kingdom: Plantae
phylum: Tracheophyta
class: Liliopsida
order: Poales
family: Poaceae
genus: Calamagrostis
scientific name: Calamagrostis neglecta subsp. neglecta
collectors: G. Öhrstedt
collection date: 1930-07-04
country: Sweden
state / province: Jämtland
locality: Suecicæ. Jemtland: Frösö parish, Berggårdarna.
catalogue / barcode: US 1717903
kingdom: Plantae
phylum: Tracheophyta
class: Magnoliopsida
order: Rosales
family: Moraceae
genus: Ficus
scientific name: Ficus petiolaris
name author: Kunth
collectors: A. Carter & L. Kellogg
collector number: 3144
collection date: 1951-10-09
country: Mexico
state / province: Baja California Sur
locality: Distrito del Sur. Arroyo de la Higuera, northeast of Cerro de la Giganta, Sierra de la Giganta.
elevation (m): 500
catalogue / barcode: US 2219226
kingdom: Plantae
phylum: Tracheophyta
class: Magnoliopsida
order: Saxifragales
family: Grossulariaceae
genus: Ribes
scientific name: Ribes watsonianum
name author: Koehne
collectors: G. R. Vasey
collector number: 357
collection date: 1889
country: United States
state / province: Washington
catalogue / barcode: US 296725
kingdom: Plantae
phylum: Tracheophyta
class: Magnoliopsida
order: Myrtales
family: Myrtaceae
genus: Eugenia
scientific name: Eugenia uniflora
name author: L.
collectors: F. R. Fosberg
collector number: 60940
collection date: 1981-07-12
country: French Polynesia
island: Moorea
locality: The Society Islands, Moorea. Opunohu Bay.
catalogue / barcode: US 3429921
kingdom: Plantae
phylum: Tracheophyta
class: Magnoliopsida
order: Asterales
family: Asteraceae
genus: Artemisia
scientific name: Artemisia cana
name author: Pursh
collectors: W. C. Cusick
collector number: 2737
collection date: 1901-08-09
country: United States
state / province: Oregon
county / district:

STATED GOAL: Rewrite the records from the line containing "scientific name: Eugenia uniflora" through the end of the records, replacing "collection date" with "date collected" and leaving everything else as it is.

EXERCISE SOLUTION:
scientific name: Eugenia uniflora
name author: L.
collectors: F. R. Fosberg
collector number: 60940
date collected: 1981-07-12
country: French Polynesia
island: Moorea
locality: The Society Islands, Moorea. Opunohu Bay.
catalogue / barcode: US 3429921
kingdom: Plantae
phylum: Tracheophyta
class: Magnoliopsida
order: Asterales
family: Asteraceae
genus: Artemisia
scientific name: Artemisia cana
name author: Pursh
collectors: W. C. Cusick
collector number: 2737
date collected: 1901-08-09
country: United States
state / province: Oregon
county / district:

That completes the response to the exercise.